Nell'annunciare l'inizio della revisione, il ministro della Salute Stephen Donnelly (il cui dipartimento è responsabile per i servizi di aborto) ha dichiarato al Dáil che la revisione indipendente «valuterà fino a che punto gli obiettivi della legge sono stati raggiunti o non sono stati raggiunti, e formulerà raccomandazioni per affrontare gli eventuali ostacoli individuati». Rispondendo a un altro TD, Donnelly ha affermato che «attualmente non sarebbe soddisfatto della fornitura di servizi dal punto di vista geografico», e che non crede sia stata raggiunta la "facilità di accesso".

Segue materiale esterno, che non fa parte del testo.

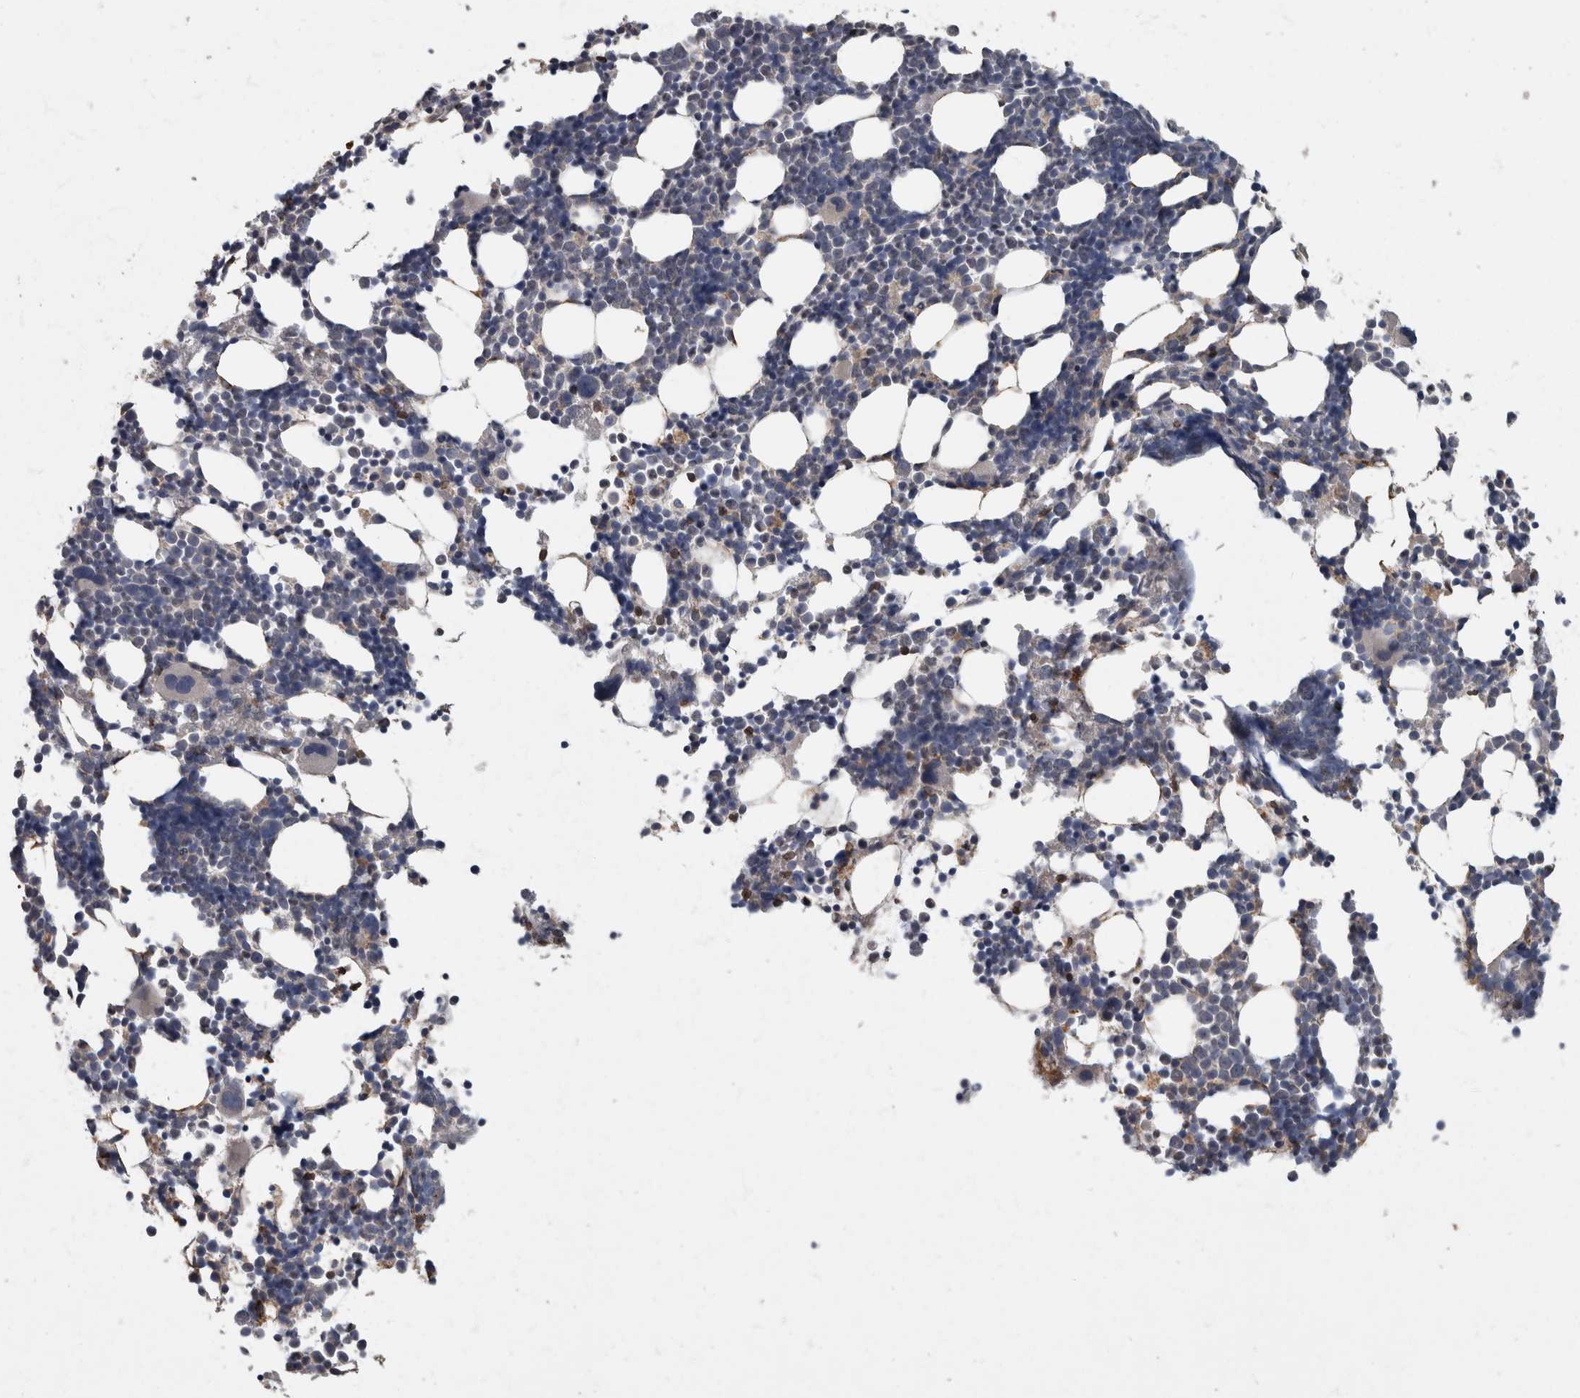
{"staining": {"intensity": "weak", "quantity": "<25%", "location": "cytoplasmic/membranous"}, "tissue": "bone marrow", "cell_type": "Hematopoietic cells", "image_type": "normal", "snomed": [{"axis": "morphology", "description": "Normal tissue, NOS"}, {"axis": "morphology", "description": "Inflammation, NOS"}, {"axis": "topography", "description": "Bone marrow"}], "caption": "An IHC micrograph of normal bone marrow is shown. There is no staining in hematopoietic cells of bone marrow. The staining is performed using DAB brown chromogen with nuclei counter-stained in using hematoxylin.", "gene": "PPP1R3C", "patient": {"sex": "male", "age": 21}}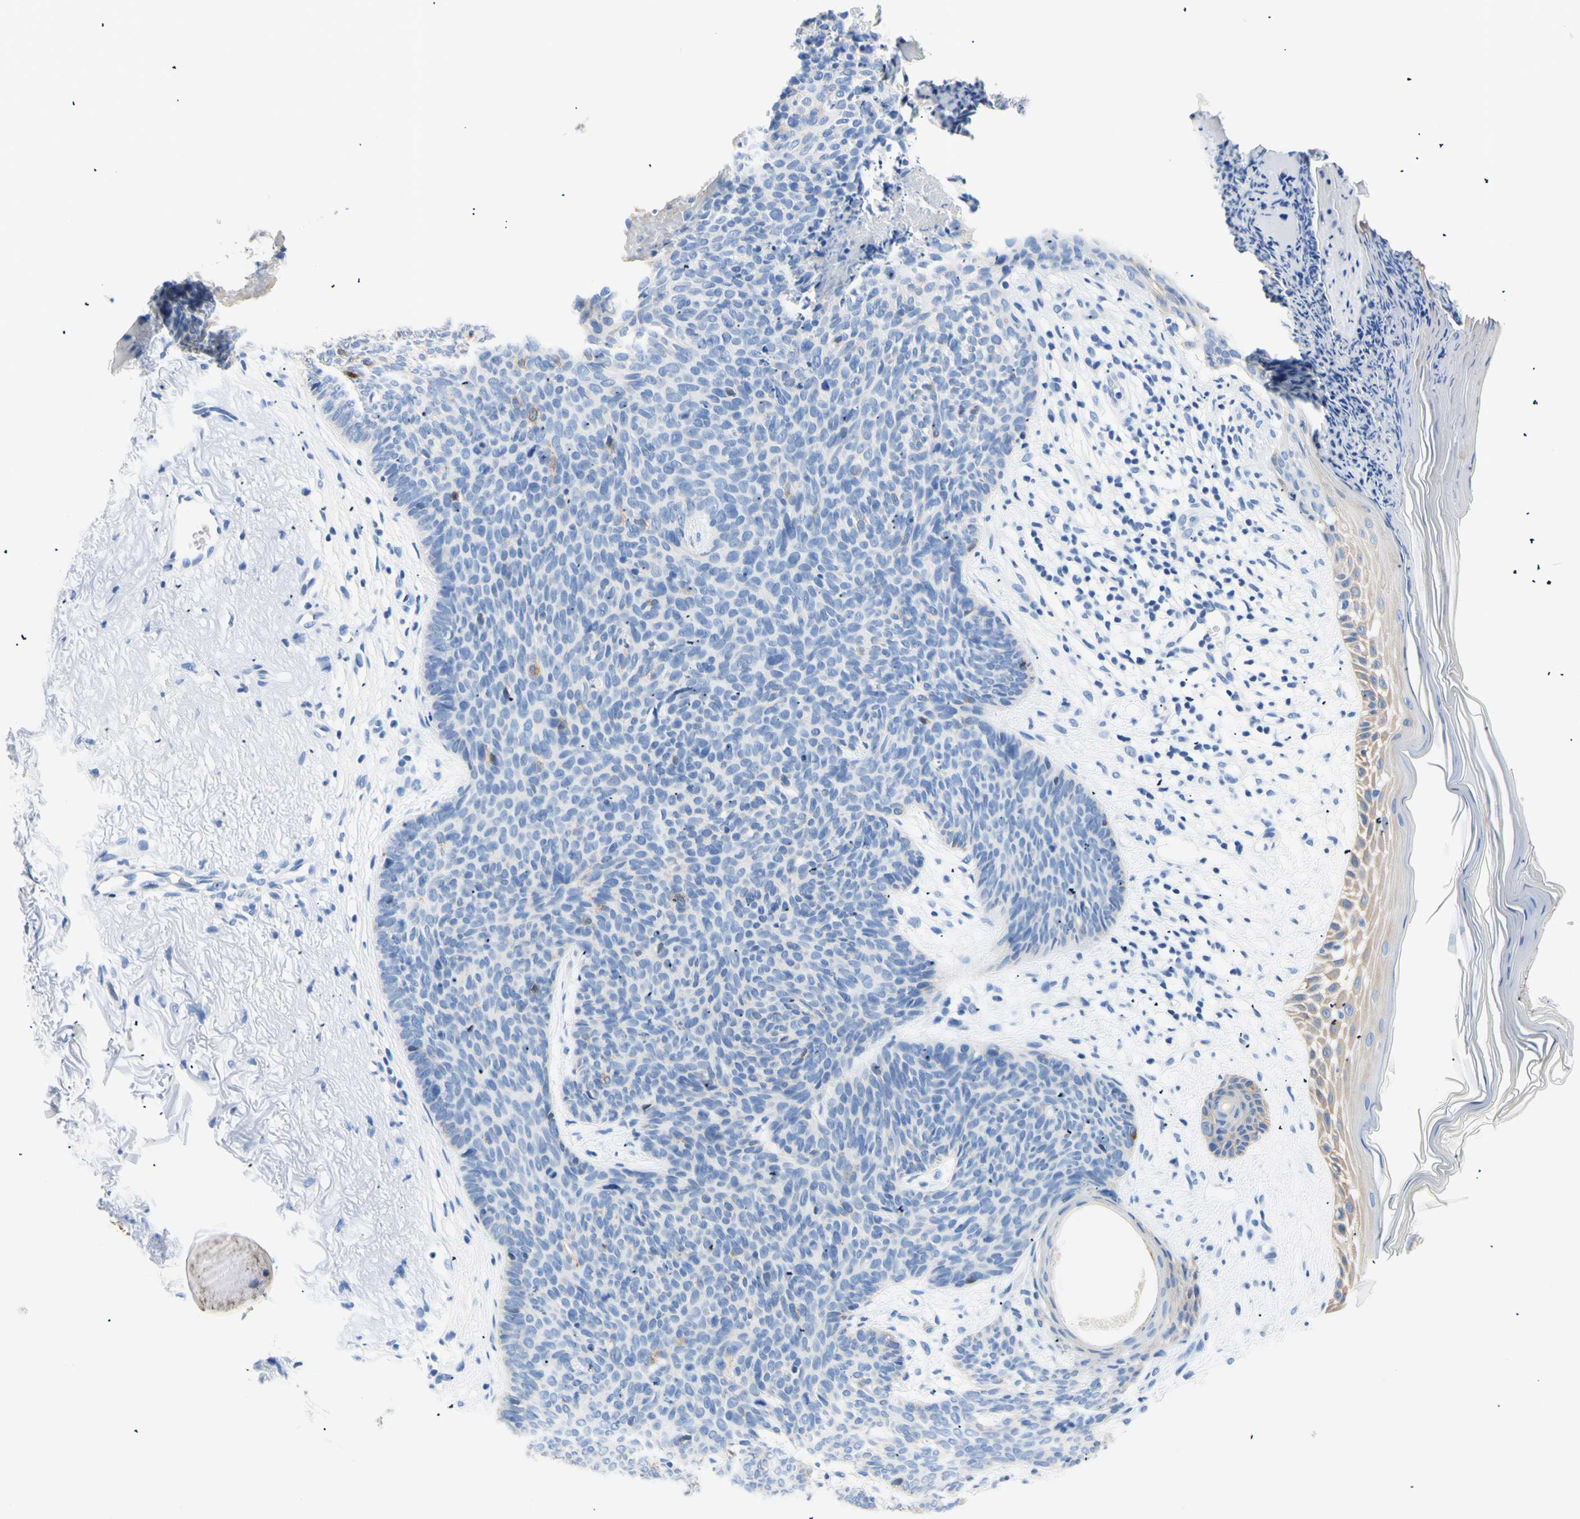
{"staining": {"intensity": "negative", "quantity": "none", "location": "none"}, "tissue": "skin cancer", "cell_type": "Tumor cells", "image_type": "cancer", "snomed": [{"axis": "morphology", "description": "Normal tissue, NOS"}, {"axis": "morphology", "description": "Basal cell carcinoma"}, {"axis": "topography", "description": "Skin"}], "caption": "The IHC histopathology image has no significant expression in tumor cells of skin cancer (basal cell carcinoma) tissue.", "gene": "HPCA", "patient": {"sex": "female", "age": 70}}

Oltre a ciò, il ministro ha avvertito che «non possiamo anticipare cosa è scritto nel rapporto e cosa è implicato nelle difficoltà operative». «È possibile che il rapporto riveda la questione e dica che "l'operatività di questi tre giorni è molto difficile, raccomandiamo che passi a due giorni o passi a quattro giorni"», ha continuato Donnelly. «Il presidente [della revisione] può consigliare quello che vuole, purché sia ​​collegato al funzionamento della legge. E poi, ovviamente, spetta a tutti noi dell'Oireachtas [il parlamento, compreso il Dáil e il Senato, il Seanad] esaminarlo».

Ma sappiamo tutti in che modo probabilmente voterà il parlamento irlandese, se si dovesse arrivare a questo. La causa pro-vita dell'Irlanda sta affrontando una lotta in salita che sta diventando sempre più ripida. Pur sperando in un esito positivo, attendiamo con apprensione l'esito della revisione triennale.